Gutting your work, gutting you soul.

You get so attached to your work – this is true in any field. But even more so in the arts. In music you spend hours and hours writing or learning something, and despite all the effort and time you put into it, not everyone is going to like it. Often no one is ever going to hear it, you just learn your lesson and move on. You have to remember you are doing this for you.

As I take more steps into writing, I find this to be especially true. My first book literally rolled out of my fingers. It still went through draft after draft but I felt good about it. I put it out there and got mostly good or at least fair comments. And overall I was pleased, I look like that fat buddha serenely happy with my first work despite its imperfections.

However my next project, Rolling for Love, has been a slew of pitfalls. My goal in this book was to listen to the feedback that I got on my first book and write a book incorporating more of that. Although I changed a lot in my first book based on beta readers, some of it just wouldn’t work for Rachel’s story.

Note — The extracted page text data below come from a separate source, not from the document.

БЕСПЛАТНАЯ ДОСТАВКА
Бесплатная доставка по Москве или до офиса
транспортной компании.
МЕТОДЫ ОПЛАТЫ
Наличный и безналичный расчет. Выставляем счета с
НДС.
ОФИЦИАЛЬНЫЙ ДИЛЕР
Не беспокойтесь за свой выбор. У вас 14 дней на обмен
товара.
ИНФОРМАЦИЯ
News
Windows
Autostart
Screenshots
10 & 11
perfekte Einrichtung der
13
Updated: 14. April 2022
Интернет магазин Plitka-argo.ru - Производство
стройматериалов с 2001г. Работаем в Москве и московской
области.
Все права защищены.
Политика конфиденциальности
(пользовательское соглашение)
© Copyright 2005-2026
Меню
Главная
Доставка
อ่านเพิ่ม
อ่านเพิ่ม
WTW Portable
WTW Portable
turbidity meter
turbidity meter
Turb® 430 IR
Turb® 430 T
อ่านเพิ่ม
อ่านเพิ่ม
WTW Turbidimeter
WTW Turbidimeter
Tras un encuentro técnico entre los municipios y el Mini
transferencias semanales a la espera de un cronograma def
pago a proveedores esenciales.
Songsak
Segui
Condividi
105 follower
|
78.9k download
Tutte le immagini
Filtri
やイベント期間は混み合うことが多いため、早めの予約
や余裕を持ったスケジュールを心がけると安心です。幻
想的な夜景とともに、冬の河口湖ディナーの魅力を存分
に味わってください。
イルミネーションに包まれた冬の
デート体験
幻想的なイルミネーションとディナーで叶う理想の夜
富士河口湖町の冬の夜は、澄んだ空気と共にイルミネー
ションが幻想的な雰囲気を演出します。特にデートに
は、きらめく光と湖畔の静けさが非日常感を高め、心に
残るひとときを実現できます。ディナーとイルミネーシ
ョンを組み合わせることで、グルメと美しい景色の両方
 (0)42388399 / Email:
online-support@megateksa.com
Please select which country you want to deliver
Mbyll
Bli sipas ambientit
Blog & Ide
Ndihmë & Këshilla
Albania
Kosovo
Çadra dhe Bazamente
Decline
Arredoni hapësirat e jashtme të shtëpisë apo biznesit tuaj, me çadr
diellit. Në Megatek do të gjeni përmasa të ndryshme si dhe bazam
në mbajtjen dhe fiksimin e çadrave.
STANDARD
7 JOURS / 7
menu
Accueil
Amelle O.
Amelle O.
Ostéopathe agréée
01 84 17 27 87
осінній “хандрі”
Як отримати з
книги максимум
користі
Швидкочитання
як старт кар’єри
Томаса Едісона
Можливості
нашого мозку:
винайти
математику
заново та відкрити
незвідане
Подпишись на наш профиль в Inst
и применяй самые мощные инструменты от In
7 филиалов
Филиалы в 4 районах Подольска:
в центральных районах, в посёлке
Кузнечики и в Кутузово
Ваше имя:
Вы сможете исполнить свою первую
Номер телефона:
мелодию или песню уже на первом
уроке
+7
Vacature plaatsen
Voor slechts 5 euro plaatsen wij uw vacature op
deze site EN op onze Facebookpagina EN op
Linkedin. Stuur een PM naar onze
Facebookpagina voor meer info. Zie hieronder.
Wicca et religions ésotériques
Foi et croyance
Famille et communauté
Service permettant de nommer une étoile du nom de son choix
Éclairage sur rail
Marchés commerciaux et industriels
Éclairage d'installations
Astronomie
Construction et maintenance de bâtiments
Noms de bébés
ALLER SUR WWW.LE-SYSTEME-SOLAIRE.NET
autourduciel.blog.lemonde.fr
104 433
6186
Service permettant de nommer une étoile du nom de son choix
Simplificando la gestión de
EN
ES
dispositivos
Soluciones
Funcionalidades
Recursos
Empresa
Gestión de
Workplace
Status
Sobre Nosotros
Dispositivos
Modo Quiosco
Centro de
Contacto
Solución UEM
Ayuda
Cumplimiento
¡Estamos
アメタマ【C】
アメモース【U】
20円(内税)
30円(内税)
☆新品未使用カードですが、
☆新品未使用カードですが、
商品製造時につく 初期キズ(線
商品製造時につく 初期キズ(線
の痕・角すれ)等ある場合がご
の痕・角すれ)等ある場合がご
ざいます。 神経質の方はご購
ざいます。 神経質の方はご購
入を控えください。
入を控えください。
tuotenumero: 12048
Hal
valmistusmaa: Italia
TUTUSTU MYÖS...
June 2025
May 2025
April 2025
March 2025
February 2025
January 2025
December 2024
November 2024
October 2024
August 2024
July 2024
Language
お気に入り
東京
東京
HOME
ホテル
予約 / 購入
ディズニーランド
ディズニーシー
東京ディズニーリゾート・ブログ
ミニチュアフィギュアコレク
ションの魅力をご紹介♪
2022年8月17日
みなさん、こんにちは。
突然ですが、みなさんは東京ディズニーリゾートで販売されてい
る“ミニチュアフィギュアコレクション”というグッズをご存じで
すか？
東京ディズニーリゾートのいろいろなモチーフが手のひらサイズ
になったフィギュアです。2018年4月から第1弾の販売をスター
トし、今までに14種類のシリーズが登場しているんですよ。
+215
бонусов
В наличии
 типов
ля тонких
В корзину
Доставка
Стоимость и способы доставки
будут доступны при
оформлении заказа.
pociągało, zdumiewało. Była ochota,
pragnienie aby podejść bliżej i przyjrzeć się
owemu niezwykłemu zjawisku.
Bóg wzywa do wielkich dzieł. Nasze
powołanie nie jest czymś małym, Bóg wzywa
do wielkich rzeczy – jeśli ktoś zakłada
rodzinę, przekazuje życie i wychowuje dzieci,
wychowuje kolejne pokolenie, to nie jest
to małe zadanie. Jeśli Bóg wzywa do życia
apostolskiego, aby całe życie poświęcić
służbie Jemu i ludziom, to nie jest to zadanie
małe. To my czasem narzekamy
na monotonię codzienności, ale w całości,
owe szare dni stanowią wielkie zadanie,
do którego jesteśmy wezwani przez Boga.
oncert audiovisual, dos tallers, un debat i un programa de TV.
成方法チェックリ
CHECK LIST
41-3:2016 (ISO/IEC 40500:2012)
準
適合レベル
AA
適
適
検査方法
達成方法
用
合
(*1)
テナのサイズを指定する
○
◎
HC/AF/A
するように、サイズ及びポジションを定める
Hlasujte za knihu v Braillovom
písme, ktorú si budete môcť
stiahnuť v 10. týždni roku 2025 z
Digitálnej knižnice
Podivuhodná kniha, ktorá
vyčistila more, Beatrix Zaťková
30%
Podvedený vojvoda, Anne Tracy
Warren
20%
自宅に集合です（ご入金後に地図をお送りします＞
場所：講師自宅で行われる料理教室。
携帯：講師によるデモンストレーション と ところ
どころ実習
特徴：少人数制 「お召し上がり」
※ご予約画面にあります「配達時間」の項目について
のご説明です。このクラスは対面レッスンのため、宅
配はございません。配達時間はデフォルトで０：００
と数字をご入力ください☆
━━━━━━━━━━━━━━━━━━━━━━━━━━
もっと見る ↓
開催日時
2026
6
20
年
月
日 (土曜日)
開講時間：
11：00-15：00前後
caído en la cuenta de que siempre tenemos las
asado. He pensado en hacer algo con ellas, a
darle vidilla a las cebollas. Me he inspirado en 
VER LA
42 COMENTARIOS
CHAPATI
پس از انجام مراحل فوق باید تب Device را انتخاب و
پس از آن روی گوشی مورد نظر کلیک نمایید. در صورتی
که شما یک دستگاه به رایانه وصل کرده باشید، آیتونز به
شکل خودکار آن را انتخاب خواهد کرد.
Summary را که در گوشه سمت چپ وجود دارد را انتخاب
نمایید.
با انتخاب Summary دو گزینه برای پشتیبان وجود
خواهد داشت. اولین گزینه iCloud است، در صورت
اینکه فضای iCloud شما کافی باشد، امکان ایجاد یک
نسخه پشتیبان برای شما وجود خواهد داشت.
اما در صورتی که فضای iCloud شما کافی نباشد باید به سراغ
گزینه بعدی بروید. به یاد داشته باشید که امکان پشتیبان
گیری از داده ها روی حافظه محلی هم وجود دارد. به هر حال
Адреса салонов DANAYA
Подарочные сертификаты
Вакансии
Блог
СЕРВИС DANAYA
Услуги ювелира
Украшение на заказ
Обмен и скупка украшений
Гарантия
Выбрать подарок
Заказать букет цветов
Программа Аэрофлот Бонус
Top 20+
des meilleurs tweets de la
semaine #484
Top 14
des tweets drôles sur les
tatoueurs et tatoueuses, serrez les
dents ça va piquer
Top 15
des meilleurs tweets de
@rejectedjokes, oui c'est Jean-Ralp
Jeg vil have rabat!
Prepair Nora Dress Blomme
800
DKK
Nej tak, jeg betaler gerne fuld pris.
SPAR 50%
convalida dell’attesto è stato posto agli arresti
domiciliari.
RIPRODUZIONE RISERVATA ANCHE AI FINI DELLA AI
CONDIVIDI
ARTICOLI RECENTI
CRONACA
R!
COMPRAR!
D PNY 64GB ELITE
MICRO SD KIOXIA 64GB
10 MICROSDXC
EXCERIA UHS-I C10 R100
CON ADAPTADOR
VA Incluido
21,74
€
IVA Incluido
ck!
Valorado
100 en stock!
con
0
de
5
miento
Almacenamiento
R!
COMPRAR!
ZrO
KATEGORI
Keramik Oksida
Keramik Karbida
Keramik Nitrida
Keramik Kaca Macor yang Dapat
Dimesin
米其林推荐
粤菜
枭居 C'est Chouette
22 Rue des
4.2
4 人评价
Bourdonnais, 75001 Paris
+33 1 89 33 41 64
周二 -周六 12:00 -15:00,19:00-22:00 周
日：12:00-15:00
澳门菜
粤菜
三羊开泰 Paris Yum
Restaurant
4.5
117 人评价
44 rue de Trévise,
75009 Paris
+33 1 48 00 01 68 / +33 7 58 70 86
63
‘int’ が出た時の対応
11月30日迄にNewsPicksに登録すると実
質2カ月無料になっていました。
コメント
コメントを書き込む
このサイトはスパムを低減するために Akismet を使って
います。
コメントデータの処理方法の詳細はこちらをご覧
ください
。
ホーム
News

End the end, I have a very long winded story lacking basic elements. And my beta readers have been painfully blunt about it. Painfully. So, what am I doing? I have decided to strip the book. I have taken out everything that is meaningful to me. I have chopped the anecdotes about Monty Python, the development of my side characters, the conversations I found meaningful but my beta readers are finding boring. I could feel moisture forming at the corners of my eyes as I took out the two big board games scenes. Scenes that I felt were integral to my main character’s desperate attempts to connect with reality. Maybe echoing my desperate attempts to connect my ideas with my readers emotions.

But it needs to be done and as much as I write these posts for others to read, I also write them for me. Because I need to keep two things in mind.

  1. I can always add things back in after I have improved my story.
  2. Everything I am taking out can get used again.

Because writing is a lot more like music than I thought. Writing stories is kind of like learning your scales. Once you have learned a scale (or written a paragraph) that is now a part of you. You will see the scale again, you will use it again. Maybe not the same way, maybe not in the same pattern. But it will always be with you, ready for you to rely on it.

Gutting your work feels like gutting your soul. But sometimes it just needs to be done.